The problem: Write out all the entries word for word and omit any pictures.

Input for this task:
########

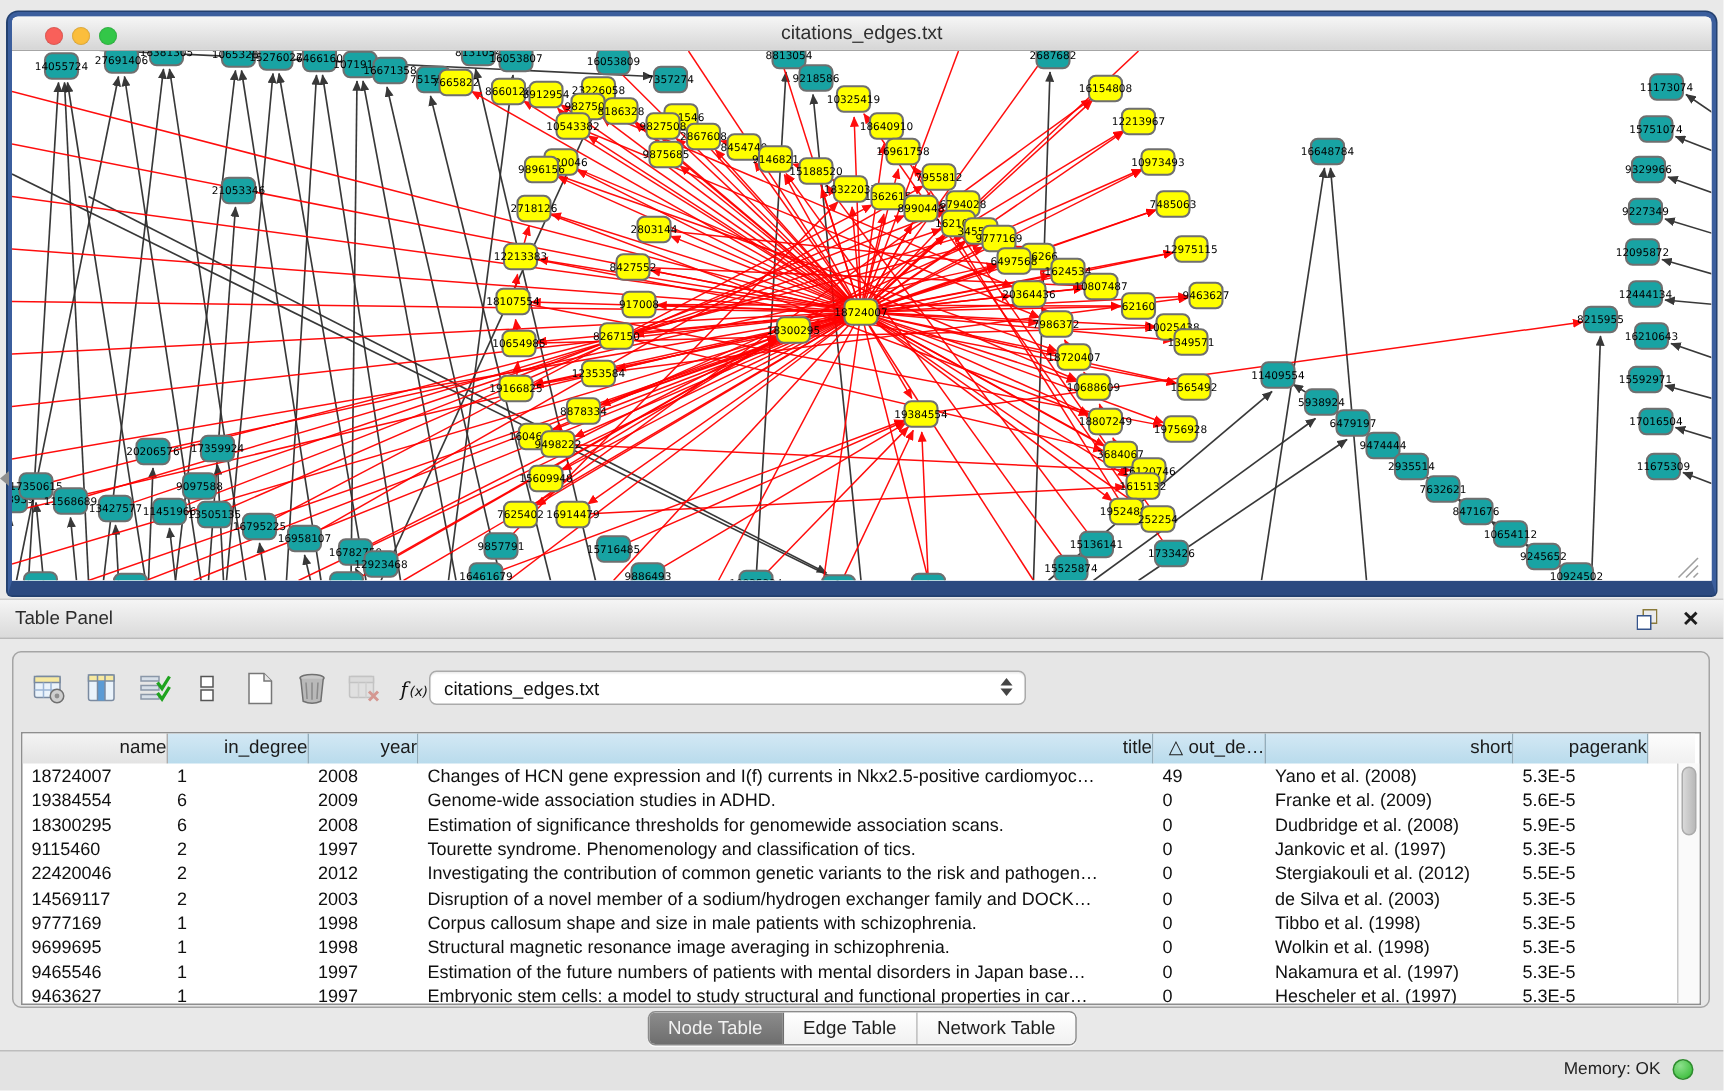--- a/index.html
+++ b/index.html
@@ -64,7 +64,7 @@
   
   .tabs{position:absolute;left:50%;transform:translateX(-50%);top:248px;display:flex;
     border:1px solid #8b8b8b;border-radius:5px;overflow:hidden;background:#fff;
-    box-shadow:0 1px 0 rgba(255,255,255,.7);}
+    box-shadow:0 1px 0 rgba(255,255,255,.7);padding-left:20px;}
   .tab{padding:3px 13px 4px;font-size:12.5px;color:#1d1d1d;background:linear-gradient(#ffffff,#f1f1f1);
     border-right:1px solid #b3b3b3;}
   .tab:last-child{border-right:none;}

########

Result of the task:
--- a/index.html
+++ b/index.html
@@ -64,7 +64,7 @@
   
   .tabs{position:absolute;left:50%;transform:translateX(-50%);top:248px;display:flex;
     border:1px solid #8b8b8b;border-radius:5px;overflow:hidden;background:#fff;
-    box-shadow:0 1px 0 rgba(255,255,255,.7);}
+    box-shadow:0 1px 0 rgba(255,255,255,.7);padding-left:20px;}
   .tab{padding:3px 13px 4px;font-size:12.5px;color:#1d1d1d;background:linear-gradient(#ffffff,#f1f1f1);
     border-right:1px solid #b3b3b3;}
   .tab:last-child{border-right:none;}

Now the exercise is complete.